Task directions: Until you reach the line containing "### 2.5 通信机制的细节", reproduce each line of the listing exactly, please, and include that line as well.

Given data:
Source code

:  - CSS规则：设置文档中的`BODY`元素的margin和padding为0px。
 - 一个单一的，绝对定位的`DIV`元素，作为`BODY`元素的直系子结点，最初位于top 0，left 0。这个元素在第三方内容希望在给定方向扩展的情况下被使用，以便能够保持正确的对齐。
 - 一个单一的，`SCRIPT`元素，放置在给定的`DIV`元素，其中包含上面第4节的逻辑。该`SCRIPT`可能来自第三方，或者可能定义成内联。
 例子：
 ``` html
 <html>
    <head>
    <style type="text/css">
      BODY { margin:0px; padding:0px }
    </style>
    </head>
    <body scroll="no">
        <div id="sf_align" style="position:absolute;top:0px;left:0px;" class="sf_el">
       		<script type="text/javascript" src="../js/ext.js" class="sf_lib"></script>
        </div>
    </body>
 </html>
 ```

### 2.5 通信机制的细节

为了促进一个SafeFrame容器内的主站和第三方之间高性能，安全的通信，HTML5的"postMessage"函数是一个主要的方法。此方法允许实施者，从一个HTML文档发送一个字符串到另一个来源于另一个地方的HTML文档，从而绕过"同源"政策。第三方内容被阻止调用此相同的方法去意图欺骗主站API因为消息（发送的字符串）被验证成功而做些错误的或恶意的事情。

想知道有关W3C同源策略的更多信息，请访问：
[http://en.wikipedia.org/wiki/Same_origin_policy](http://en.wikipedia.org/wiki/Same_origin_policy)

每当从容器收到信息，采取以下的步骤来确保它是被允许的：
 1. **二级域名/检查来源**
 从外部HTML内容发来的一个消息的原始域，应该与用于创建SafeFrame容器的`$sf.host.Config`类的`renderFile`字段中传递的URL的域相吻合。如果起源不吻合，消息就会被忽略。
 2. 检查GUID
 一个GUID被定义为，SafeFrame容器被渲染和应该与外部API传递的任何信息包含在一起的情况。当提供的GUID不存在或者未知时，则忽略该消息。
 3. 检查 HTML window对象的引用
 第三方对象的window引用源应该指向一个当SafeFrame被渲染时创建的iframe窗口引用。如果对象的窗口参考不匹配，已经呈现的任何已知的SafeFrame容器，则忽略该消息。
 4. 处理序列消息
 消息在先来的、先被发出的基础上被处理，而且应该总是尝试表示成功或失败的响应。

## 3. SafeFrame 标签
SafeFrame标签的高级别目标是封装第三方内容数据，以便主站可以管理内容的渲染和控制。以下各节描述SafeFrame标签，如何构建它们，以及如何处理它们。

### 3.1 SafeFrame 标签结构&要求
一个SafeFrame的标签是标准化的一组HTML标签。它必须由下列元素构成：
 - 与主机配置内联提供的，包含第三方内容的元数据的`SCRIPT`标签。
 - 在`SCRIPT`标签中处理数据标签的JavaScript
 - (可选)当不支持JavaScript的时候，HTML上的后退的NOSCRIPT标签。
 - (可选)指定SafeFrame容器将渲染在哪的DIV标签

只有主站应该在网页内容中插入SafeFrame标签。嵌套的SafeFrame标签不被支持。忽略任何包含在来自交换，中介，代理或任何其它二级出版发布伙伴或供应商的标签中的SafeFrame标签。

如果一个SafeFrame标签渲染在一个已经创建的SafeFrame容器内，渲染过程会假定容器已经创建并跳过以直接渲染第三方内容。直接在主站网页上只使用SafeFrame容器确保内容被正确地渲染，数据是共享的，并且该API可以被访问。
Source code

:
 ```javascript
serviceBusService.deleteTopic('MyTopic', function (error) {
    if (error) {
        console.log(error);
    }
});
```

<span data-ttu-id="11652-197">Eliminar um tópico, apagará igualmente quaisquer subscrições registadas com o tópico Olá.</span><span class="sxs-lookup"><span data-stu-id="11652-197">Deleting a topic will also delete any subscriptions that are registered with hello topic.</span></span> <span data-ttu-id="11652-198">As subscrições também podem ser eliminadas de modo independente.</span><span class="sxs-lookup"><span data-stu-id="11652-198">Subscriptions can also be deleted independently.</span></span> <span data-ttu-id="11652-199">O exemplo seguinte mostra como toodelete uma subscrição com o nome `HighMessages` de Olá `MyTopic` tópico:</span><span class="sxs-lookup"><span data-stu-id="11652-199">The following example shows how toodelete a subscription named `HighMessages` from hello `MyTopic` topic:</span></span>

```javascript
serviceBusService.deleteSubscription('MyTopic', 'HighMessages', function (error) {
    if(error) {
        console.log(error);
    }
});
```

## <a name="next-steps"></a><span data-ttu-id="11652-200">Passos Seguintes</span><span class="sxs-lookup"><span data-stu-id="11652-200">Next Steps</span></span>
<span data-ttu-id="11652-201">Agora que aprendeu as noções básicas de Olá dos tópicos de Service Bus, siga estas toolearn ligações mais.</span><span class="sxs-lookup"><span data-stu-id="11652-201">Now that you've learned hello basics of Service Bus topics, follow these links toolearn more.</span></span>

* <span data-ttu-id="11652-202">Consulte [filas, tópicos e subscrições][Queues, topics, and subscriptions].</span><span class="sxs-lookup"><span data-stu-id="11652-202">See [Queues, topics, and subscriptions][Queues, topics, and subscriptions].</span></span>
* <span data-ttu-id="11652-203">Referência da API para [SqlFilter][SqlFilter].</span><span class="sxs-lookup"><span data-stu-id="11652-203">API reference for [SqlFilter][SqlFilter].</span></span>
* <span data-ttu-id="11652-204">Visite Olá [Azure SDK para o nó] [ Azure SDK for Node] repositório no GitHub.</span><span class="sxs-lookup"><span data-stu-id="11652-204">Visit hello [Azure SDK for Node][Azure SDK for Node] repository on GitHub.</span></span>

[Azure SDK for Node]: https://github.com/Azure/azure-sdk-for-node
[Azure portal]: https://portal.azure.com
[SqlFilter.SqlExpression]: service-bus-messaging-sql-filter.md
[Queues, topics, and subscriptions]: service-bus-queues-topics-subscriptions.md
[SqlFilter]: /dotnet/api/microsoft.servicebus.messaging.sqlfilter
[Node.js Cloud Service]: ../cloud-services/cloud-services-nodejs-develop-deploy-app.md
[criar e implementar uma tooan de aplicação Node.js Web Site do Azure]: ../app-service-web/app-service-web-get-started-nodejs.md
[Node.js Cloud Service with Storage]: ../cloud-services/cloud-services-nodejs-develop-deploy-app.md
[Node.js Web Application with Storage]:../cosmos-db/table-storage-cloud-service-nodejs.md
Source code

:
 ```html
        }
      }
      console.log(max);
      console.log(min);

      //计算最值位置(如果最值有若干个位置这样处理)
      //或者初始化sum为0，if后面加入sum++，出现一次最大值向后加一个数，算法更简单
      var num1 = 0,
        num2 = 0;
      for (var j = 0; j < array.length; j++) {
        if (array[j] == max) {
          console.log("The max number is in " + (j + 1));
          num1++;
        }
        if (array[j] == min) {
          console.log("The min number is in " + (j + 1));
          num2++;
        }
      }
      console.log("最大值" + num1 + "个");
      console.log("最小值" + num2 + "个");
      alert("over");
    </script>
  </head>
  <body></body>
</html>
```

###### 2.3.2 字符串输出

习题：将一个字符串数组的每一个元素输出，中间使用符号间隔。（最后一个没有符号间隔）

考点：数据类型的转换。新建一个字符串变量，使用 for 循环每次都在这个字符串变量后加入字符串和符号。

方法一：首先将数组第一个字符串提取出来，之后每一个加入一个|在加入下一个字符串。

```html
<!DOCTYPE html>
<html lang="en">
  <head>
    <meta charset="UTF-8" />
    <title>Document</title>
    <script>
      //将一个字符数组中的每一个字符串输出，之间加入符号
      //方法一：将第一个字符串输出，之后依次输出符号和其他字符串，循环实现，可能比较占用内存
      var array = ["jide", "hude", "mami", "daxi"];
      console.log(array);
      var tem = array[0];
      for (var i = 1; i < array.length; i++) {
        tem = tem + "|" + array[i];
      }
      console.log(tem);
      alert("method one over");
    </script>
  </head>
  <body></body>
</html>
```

Completed task:
Source code

:  - CSS规则：设置文档中的`BODY`元素的margin和padding为0px。
 - 一个单一的，绝对定位的`DIV`元素，作为`BODY`元素的直系子结点，最初位于top 0，left 0。这个元素在第三方内容希望在给定方向扩展的情况下被使用，以便能够保持正确的对齐。
 - 一个单一的，`SCRIPT`元素，放置在给定的`DIV`元素，其中包含上面第4节的逻辑。该`SCRIPT`可能来自第三方，或者可能定义成内联。
 例子：
 ``` html
 <html>
    <head>
    <style type="text/css">
      BODY { margin:0px; padding:0px }
    </style>
    </head>
    <body scroll="no">
        <div id="sf_align" style="position:absolute;top:0px;left:0px;" class="sf_el">
       		<script type="text/javascript" src="../js/ext.js" class="sf_lib"></script>
        </div>
    </body>
 </html>
 ```

### 2.5 通信机制的细节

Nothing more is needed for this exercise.